_YOUR ASSIGNMENT_: An exact transcription of the lines below, from the first through the one containing "d’avoir une", is the only output wanted.

Saved entries:

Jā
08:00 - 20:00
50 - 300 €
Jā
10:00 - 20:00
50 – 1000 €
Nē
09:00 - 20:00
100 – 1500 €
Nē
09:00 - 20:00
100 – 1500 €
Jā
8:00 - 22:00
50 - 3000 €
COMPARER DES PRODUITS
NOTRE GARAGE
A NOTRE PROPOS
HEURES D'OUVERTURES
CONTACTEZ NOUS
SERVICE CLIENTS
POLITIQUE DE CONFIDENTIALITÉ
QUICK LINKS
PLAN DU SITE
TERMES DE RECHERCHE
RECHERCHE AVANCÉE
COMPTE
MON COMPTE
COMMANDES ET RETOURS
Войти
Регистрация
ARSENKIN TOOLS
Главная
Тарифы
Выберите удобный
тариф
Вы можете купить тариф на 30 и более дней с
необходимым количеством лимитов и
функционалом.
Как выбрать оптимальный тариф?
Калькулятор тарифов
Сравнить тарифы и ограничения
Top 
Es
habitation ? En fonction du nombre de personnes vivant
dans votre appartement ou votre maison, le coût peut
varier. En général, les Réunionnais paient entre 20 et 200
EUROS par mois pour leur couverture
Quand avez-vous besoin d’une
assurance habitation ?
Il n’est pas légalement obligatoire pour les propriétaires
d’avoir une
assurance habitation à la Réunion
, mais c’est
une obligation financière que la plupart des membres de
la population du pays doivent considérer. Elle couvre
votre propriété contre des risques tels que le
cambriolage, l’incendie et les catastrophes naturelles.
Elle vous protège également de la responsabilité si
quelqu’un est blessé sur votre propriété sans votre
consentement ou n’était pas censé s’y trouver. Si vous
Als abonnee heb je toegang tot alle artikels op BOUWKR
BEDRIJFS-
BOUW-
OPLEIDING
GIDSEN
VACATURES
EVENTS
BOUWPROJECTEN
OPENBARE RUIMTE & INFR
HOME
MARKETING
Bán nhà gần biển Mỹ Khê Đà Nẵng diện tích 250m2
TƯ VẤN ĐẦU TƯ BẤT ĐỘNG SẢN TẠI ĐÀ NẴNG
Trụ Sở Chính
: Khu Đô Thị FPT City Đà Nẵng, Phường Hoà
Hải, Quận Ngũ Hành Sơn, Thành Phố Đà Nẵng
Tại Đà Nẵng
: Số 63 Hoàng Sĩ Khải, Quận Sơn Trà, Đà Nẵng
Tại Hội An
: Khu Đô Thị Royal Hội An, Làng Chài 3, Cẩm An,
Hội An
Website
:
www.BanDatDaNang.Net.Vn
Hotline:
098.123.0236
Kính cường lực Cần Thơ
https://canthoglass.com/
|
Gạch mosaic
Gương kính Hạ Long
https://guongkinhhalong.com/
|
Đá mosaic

_ANSWER BOX_:
Jā
08:00 - 20:00
50 - 300 €
Jā
10:00 - 20:00
50 – 1000 €
Nē
09:00 - 20:00
100 – 1500 €
Nē
09:00 - 20:00
100 – 1500 €
Jā
8:00 - 22:00
50 - 3000 €
COMPARER DES PRODUITS
NOTRE GARAGE
A NOTRE PROPOS
HEURES D'OUVERTURES
CONTACTEZ NOUS
SERVICE CLIENTS
POLITIQUE DE CONFIDENTIALITÉ
QUICK LINKS
PLAN DU SITE
TERMES DE RECHERCHE
RECHERCHE AVANCÉE
COMPTE
MON COMPTE
COMMANDES ET RETOURS
Войти
Регистрация
ARSENKIN TOOLS
Главная
Тарифы
Выберите удобный
тариф
Вы можете купить тариф на 30 и более дней с
необходимым количеством лимитов и
функционалом.
Как выбрать оптимальный тариф?
Калькулятор тарифов
Сравнить тарифы и ограничения
Top 
Es
habitation ? En fonction du nombre de personnes vivant
dans votre appartement ou votre maison, le coût peut
varier. En général, les Réunionnais paient entre 20 et 200
EUROS par mois pour leur couverture
Quand avez-vous besoin d’une
assurance habitation ?
Il n’est pas légalement obligatoire pour les propriétaires
d’avoir une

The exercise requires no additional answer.